## TEXT FOR ANALYSIS

    On the other hand, many laptops ignore official keyboard standards anyway. Many, for example, don't include the Menu key, which I find quite frustrating, because that's a key I use almost as much the Ctrl key (and more than the Alt key).
    Reply
  • mavthewolf
    Why does Microsoft think anyone has any interest in this? Whatever Copilot can answer for you can simple be done with a Google search and a bit of patience. Copilot is nothing but a glorified Bing search with extra steps. It's just Cortana all over again, except Cortana was significantly more useful while Copilot is not.

    So explain to me why I should be interested or even care about it? If gaming keyboards start throwing this key on the keyboard, I'm absolutely going to find some way to replace that key cap and reprogram the button to do something more useful.
    Reply
  • Laura Knotek
    I have no use for Copilot. The only use I have for Windows is gaming, but if I'm able to run Steam and GOG on Linux, then I'll have no use for Windows at all. Microsoft is making me more interested in Linux with every new 'feature' in Windows that I don't want it need.
    Reply
  • Arun Topez
    GraniteStateColin said:
    @Arun Topez , did Zac say this is replacing an existing key? I didn't see that in the article. On standalone keyboards, there's probably room to add it without removing anything else. Laptops would have a tougher time, but laptop manufacturers are always making their own decisions to insert non-standard keys into their keyboards anyway. Another official key could (maybe a long shot) lead to better standardization across laptop keyboards as they have less leeway to still fit everything. My current HP keyboard has a fingerprint reader and a power button (along with the fairly laptop-standard Fn key) all in the keyboard.

    On the other hand, many laptops ignore official keyboard standards anyway. Many, for example, don't include the Menu key, which I find quite frustrating, because that's a key I use almost as much the Ctrl key (and more than the Alt key).
    It replaces the right Context Menu key (on newer keyboards, Ctrl key on older keyboards), that's how Microsoft announced it, and that's how OEMs such as Dell have already shown. The Context Menu key is an important key for powerusers and for people with accessibility needs and for people who don't have mouse or touch screen. Now that context menu key is optional and Dell for example has made it an Fn+Copilot key in order to access that context menu function which is not accessibility friendly. Copilot already has so many ports of entry already (keyboard shortcut, large buttons in the OS + apps, now pushing to make it launch by default when Windows starts)...
    Reply
  • GraniteStateColin
    Arun Topez said:
    It replaces the right Context Menu key (on newer keyboards, Ctrl key on older keyboards), that's how Microsoft announced it, and that's how OEMs such as Dell have already shown. The Context Menu key is an important key for powerusers and for people with accessibility needs and for people who don't have mouse or touch screen. Now that context menu key is optional and Dell for example has made it an Fn+Copilot key in order to access that context menu function which is not accessibility friendly. Copilot already has so many ports of entry already (keyboard shortcut, large buttons in the OS + apps, now pushing to make it launch by default when Windows starts)...

    In that case, I agree that it's a problem, but perhaps not exclusive to addition of a Copilot key. My HP Spectre already lacks the menu key, forcing me to use Shift+F10, which is a fairly cumbersome workaround even for someone without accessibility needs. I must conclude that MS' telemetry data shows that this key doesn't get much use. Personally, I use it all the time: every time a word gets red-underlined as misspelled in any app, I hit that key to correct it (except the new beta Outlook doesn't support this or right-click, grr....).

## TO DO
In the comment thread about the Copilot key, what key combination does the HP Spectre owner have to use because that laptop lacks the menu key?

Source data
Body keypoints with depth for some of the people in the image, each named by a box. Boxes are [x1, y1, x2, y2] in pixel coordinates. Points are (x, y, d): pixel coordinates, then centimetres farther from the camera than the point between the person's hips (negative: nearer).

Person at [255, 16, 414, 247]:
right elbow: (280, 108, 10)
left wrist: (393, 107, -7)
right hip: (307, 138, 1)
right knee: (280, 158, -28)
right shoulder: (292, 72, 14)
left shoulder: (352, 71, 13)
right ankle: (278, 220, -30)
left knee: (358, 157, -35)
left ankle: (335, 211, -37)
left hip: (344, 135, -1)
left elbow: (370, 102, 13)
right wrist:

* * *

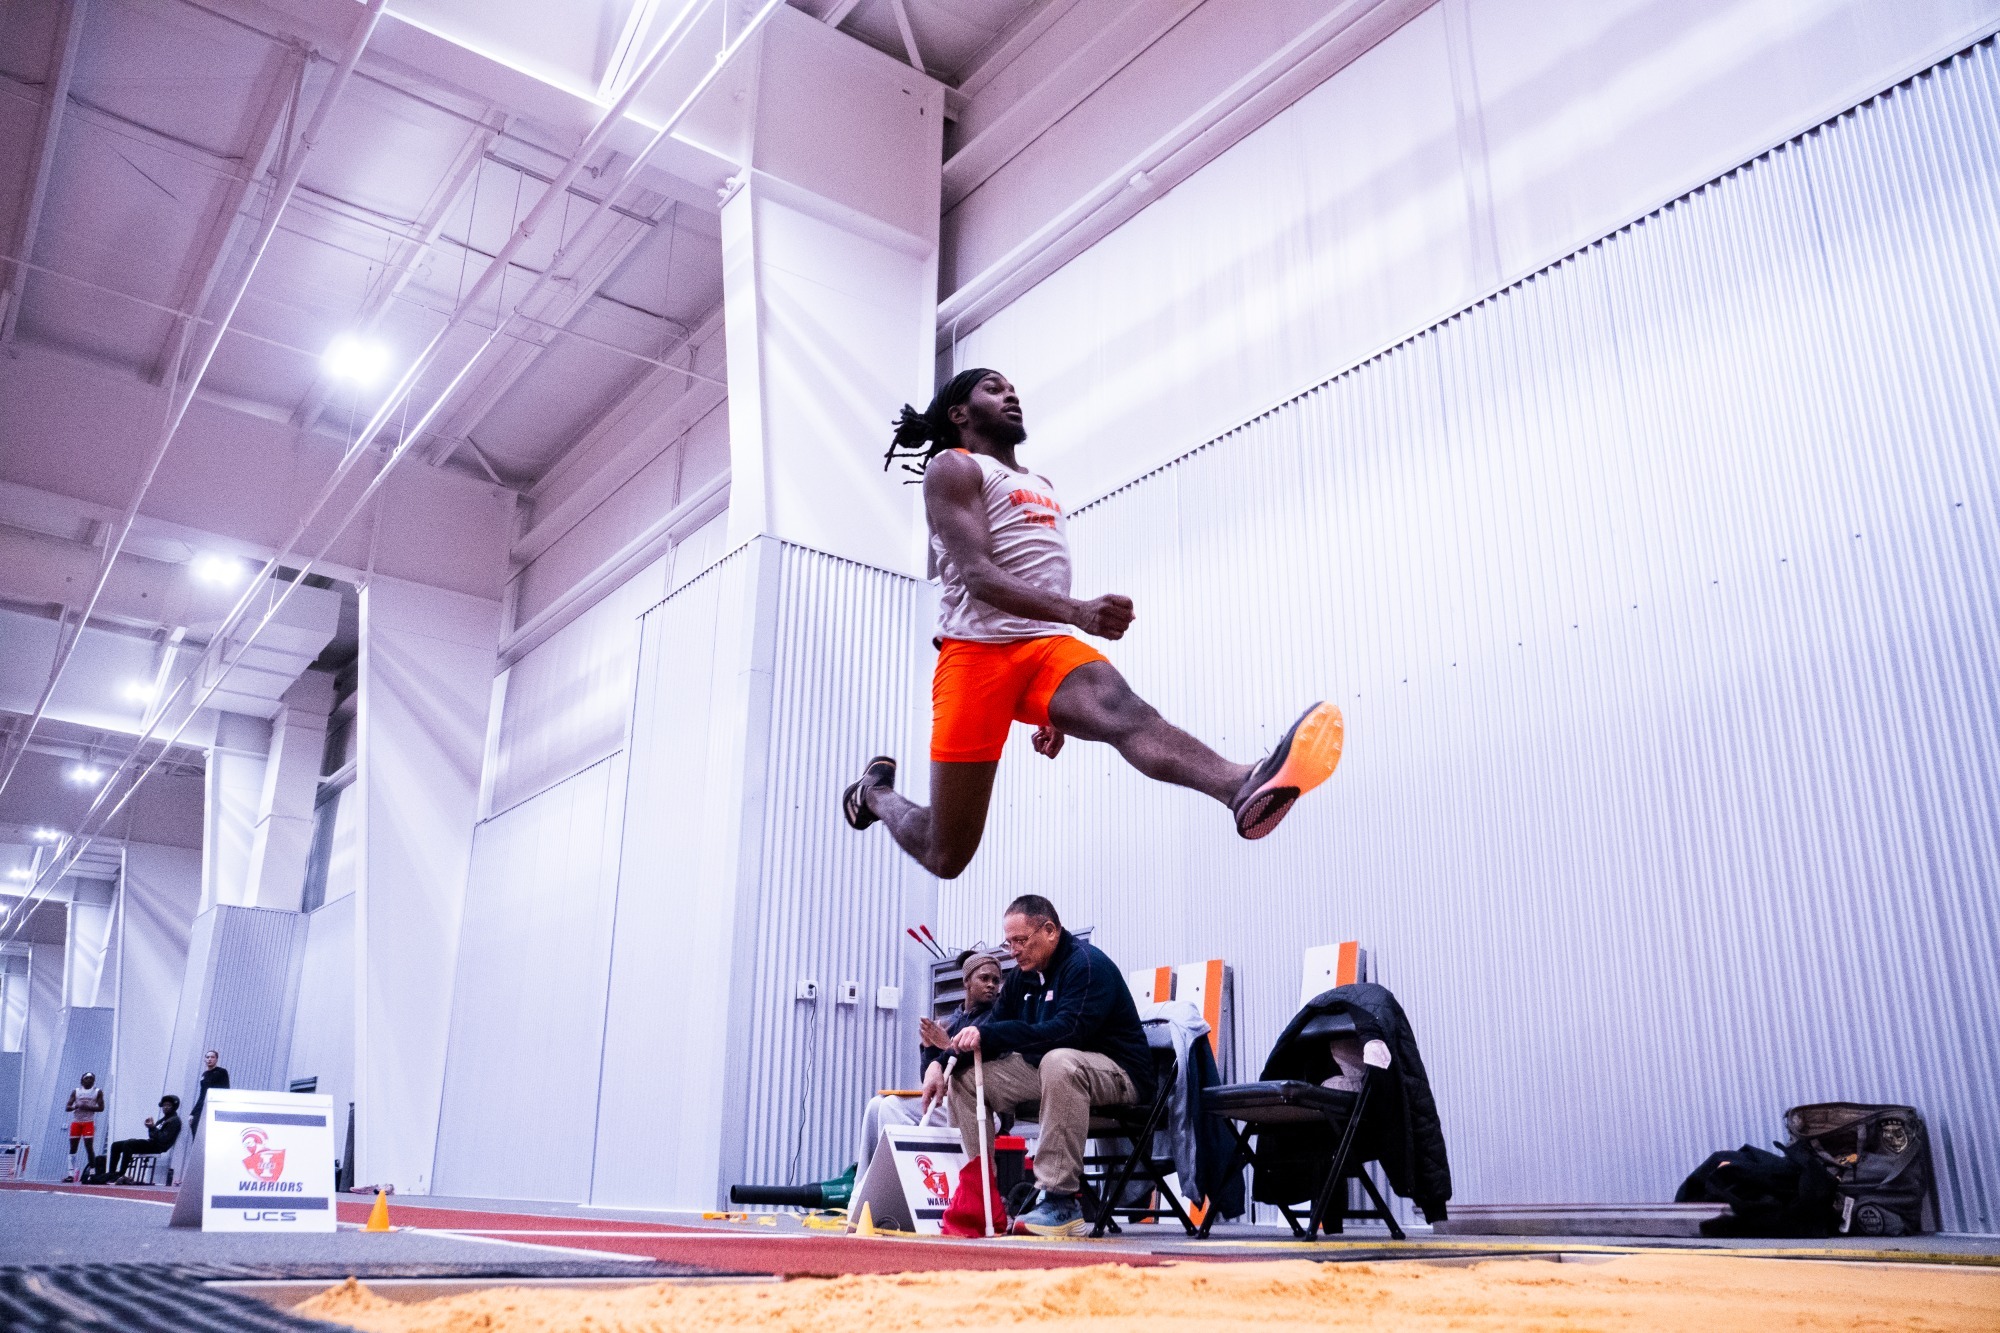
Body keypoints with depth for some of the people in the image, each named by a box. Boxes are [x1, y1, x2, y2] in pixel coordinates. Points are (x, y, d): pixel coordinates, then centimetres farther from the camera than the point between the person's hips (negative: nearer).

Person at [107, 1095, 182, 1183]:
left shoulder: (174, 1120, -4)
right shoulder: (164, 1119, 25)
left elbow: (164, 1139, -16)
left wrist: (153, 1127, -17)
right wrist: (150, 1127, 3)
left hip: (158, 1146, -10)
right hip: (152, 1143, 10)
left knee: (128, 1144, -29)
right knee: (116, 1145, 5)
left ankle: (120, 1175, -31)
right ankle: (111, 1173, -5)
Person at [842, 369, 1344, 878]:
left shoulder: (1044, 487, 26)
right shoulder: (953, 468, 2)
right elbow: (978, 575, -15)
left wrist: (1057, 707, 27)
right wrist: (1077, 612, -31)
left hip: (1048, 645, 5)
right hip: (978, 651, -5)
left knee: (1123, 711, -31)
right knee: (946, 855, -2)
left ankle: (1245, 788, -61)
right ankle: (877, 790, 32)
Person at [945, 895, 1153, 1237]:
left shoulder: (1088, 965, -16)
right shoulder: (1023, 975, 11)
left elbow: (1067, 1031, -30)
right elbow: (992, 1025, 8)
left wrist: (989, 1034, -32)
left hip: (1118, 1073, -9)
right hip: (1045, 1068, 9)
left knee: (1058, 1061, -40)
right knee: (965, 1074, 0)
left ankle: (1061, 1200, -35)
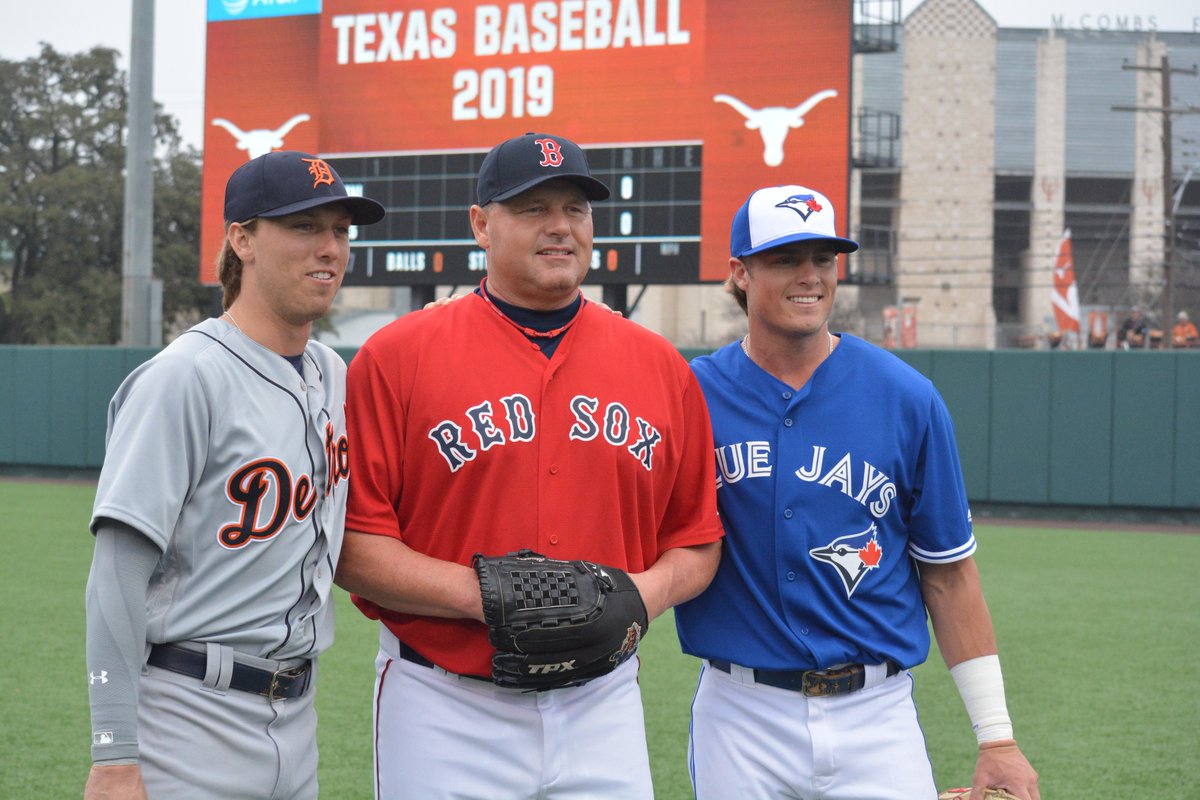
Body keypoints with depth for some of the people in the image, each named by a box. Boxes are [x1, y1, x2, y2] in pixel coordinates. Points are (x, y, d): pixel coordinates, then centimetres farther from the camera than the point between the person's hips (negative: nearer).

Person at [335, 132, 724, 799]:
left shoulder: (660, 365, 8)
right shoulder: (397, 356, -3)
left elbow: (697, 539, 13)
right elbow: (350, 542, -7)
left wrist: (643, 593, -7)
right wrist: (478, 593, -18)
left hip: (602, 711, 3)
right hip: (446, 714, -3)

--

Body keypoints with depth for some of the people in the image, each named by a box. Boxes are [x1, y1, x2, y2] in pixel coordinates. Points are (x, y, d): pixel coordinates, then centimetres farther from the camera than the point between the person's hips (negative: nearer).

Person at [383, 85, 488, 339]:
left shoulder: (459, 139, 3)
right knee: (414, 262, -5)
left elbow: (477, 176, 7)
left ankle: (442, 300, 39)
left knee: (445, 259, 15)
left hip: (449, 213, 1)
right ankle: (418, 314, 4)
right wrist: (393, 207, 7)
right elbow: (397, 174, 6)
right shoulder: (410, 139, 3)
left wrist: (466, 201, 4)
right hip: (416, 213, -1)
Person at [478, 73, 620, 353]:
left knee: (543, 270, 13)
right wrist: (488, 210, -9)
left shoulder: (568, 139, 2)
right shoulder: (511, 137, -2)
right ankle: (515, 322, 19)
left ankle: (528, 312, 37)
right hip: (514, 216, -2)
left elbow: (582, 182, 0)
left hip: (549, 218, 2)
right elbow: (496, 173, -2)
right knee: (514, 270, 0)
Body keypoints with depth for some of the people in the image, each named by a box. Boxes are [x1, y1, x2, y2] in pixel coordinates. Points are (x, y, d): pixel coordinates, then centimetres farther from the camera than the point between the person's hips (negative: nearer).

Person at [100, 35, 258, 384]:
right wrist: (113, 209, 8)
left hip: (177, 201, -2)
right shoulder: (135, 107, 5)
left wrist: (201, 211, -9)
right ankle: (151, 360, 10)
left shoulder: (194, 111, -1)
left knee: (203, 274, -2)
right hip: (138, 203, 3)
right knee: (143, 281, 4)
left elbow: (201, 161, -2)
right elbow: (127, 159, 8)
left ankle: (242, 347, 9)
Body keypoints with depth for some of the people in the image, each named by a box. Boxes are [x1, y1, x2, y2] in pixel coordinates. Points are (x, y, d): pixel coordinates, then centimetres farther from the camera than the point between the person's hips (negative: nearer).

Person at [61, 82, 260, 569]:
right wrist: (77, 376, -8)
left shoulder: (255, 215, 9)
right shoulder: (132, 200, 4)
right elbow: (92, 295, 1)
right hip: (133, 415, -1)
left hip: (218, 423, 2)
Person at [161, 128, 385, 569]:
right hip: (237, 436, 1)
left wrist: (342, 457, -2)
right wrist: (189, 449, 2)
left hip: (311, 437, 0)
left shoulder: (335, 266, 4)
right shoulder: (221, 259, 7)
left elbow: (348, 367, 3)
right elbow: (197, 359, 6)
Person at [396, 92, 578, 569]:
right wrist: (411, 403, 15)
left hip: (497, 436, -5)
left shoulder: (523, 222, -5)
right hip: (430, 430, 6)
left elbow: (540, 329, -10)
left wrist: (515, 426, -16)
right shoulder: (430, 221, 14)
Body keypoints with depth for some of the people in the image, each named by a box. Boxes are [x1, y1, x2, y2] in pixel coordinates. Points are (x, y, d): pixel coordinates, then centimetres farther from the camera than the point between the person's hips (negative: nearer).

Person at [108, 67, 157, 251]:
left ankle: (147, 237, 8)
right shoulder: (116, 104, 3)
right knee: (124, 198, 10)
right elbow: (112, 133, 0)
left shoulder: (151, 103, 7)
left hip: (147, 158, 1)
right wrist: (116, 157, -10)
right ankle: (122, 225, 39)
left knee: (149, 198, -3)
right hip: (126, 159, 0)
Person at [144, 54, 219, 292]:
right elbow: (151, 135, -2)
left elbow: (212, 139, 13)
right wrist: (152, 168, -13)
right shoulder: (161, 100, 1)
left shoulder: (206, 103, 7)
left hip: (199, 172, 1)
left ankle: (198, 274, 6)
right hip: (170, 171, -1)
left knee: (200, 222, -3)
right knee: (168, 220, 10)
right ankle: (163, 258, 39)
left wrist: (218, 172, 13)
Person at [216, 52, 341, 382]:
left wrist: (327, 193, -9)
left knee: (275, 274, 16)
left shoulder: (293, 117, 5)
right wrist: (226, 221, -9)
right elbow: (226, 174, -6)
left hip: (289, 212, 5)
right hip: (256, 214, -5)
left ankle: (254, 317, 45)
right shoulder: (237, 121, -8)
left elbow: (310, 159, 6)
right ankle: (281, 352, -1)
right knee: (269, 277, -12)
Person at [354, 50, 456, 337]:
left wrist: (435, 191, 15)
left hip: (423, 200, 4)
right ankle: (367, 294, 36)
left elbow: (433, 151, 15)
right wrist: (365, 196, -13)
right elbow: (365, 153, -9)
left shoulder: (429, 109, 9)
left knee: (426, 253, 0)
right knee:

## RESULT OF THIS EXERCISE
Shift+F10